▶ **Given instruction**: Carry on the news article about reactions to the first round of France's parliamentary elections, starting right after its final sentence.

=== Given passage ===

There will be no room for debate in parliament and democracy will be stifled if French President Emmanuel Macron wins the landslide parliamentary majority pollsters are predicting, his rivals said after Sunday’s first round of voting.

“It is neither healthy nor desirable for a president who gathered only 24 percent of the vote in the first round of the presidentials and who was elected in the second round only by the rejection of the extreme right should benefit from a monopoly of national representation,” said Socialist party leader Jean-Christophe Cambadelis as results flowed in.

Cambadelis later confirmed he had been eliminated from the competition for his Paris seat, one that was previously a safe one for the Socialists.

It will be contested in next Sunday’s second round by Mounir Mahjoubi, the youngest minister in Macron’s new government, and hard-left candidate Sarah Legrain.

Francois Baroin, who ran the campaign of conservative party The Republicans, echoed these sentiments, saying political power should not be concentrated in the hands of one party and urging supporters to turn out on June 18 for the decisive second round.

Like other senior politicians from established parties not connected with Macron’s meteoric rise to power, Baroin also bemoaned the low turnout, which at around 49 percent was the lowest first round showing since the Fifth Republic was born in 1958.

“Today fewer than half of French people expressed a preference,” he said. “This record level of abstention… bears witness to the continuing fractures in French society… They are neither forgotten nor wiped away.”

Marine Le Pen, head of the far-right National Front (FN) who spoke after she qualified for the June 18 second round of voting, called the huge abstention rate worrying and, like Baroin, called on supporters to turn out in a week’s time.

=== Supplied information ===

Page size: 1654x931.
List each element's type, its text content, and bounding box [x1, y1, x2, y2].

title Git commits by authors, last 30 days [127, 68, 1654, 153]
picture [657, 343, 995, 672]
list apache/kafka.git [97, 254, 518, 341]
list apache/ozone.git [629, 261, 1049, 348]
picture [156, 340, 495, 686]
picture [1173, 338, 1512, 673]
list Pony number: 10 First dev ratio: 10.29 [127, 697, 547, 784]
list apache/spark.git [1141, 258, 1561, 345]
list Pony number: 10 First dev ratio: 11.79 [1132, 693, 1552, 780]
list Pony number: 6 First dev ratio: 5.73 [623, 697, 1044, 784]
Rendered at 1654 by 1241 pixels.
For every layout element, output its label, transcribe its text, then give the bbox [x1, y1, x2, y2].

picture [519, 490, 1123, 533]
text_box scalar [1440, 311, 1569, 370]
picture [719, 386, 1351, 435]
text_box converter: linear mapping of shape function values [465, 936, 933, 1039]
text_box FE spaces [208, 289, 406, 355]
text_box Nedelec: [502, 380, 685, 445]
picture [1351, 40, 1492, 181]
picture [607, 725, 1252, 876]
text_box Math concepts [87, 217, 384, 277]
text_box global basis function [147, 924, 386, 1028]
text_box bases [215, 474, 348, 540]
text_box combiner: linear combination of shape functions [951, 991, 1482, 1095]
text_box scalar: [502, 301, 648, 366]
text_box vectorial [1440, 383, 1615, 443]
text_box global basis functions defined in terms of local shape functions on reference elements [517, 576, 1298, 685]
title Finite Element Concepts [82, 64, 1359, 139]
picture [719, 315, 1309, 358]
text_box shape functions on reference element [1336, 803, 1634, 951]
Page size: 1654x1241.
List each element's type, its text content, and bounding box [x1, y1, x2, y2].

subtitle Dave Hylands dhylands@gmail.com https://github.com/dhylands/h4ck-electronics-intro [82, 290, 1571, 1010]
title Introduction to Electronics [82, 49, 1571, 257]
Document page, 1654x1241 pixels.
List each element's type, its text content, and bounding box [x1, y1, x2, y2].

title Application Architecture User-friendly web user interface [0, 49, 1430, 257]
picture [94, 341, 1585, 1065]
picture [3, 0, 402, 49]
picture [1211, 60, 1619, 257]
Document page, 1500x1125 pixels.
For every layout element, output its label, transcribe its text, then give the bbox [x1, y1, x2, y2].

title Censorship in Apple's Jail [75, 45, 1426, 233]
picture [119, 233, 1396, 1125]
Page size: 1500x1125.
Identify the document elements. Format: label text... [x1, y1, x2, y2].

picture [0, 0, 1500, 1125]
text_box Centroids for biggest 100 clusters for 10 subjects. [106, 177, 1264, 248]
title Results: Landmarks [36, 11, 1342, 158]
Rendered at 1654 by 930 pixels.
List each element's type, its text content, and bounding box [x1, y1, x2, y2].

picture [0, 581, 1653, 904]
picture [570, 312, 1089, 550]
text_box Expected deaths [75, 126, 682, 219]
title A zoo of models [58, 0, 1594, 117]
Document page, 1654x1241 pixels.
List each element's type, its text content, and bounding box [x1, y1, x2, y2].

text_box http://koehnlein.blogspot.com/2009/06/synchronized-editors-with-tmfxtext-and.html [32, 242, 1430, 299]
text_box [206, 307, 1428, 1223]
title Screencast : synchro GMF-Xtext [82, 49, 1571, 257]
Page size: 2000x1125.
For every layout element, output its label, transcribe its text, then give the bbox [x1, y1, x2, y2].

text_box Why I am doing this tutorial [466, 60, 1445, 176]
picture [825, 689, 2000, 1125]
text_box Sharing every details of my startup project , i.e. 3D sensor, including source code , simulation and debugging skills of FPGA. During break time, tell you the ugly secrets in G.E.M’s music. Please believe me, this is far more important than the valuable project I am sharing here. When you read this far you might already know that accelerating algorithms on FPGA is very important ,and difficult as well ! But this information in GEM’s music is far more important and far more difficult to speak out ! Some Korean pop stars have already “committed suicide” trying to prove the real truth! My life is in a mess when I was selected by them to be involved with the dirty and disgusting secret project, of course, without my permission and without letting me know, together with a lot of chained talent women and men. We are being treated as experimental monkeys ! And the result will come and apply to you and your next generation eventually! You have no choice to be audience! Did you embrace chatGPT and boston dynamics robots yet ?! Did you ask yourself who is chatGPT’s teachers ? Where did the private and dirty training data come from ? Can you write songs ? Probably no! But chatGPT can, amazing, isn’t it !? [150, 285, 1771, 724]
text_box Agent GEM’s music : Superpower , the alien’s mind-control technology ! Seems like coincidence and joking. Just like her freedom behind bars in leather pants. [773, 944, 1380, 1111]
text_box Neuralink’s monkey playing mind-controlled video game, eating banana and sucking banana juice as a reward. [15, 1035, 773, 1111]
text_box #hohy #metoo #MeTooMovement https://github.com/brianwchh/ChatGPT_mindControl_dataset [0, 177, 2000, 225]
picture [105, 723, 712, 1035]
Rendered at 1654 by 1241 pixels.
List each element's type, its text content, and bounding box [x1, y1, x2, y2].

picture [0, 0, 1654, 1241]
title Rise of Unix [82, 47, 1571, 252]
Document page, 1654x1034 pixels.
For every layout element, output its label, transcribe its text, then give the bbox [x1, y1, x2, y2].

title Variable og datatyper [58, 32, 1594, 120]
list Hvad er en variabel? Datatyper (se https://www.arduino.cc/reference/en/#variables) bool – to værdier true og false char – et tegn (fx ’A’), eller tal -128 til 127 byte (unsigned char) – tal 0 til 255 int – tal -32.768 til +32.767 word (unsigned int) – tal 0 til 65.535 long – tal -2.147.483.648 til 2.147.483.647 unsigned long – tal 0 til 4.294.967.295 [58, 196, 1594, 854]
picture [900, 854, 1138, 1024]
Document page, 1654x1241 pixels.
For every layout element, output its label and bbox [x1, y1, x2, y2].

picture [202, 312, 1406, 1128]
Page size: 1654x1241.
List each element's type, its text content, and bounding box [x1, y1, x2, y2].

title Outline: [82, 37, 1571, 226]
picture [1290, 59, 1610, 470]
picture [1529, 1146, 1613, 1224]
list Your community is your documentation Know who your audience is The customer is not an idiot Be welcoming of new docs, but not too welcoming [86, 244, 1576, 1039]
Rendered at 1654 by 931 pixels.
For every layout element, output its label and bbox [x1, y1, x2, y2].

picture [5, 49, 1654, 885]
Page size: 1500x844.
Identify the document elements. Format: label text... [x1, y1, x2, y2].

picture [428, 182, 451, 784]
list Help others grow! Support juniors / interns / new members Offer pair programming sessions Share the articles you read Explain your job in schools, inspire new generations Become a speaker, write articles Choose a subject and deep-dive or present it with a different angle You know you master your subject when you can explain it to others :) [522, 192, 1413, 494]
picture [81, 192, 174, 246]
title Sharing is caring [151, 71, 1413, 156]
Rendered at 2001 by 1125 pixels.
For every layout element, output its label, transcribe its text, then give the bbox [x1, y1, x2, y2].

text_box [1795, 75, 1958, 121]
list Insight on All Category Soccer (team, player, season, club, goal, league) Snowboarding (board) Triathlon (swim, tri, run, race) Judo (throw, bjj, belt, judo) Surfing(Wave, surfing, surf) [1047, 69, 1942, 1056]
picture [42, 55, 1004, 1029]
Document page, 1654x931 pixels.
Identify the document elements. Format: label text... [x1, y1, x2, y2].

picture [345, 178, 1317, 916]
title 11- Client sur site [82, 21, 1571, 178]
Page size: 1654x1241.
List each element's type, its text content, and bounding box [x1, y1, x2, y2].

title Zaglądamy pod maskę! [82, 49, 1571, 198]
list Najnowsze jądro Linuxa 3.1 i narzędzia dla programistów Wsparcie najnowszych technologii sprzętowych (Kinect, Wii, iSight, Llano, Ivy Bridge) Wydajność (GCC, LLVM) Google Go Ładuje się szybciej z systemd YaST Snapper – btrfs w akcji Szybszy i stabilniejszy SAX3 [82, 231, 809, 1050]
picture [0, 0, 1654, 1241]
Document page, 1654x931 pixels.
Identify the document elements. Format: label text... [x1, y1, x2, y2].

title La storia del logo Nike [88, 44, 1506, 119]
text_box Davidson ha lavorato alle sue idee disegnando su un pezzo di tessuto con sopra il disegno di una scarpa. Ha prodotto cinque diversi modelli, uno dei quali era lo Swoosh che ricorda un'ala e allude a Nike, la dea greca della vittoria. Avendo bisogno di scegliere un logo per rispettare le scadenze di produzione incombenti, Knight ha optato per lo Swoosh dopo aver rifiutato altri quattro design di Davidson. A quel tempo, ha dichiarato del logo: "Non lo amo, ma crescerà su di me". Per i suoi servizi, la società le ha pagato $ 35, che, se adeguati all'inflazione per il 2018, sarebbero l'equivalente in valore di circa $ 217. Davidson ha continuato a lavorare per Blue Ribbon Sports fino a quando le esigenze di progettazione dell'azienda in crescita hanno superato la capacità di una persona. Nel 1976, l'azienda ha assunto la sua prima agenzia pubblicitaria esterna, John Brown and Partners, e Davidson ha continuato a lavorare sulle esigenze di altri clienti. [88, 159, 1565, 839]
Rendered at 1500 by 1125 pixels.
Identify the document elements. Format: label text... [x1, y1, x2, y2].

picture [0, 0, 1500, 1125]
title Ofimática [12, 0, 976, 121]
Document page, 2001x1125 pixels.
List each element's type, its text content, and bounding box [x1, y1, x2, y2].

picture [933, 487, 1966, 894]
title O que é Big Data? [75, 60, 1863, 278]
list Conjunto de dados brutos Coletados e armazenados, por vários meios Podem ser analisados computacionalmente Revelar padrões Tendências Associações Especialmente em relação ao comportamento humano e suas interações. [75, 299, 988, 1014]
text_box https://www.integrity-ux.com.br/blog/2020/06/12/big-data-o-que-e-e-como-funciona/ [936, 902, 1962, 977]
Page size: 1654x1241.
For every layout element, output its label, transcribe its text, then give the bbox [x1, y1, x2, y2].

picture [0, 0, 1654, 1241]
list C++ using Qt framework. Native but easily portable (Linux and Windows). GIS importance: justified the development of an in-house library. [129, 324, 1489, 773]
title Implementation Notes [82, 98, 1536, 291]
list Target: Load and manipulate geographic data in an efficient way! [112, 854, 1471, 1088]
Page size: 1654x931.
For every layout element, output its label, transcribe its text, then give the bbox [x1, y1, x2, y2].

===

▶ **Reply to the task**:
“There needs to be in parliament lawmakers who will really oppose the disastrous policies Emmanuel Macron is preparing,” Le Pen said, urging voters to mobilise to ensure the FN wins seats.

She won a fifth of the vote in the first round of the presidential election in April, coming second behind Macron by just a few percentage points of the vote, yet pollsters expect she will have just a handful of seats in parliament in contrast to 400 or more for Macron.

Responding to the criticism, a senior party official of Macron’s Republic on the Move (LREM) party said there would be no riding roughshod over alternative views.

“We shall be very respectful of the opposition… There has to be respect for minorities in a debate. This will not be a dominant majority but a responsible majority, said Jean-Paul Delevoye, who was in charge of selecting LREM candidates.

Jean-Luc Melenchon, a far-left candidate who also scored well in the presidentials, said Macron had won a “circumstantial majority.”

He had campaigned on a platform of protecting workers rights in contrast to Macron’s plan for business-friendly reforms.

“The huge abstention rate shows that there is no majority in this country in favour of destroying the labour code, nor for reducing liberties, nor for ecological irresponsibility, nor to pander to the rich – all things that figure in the president’s programme.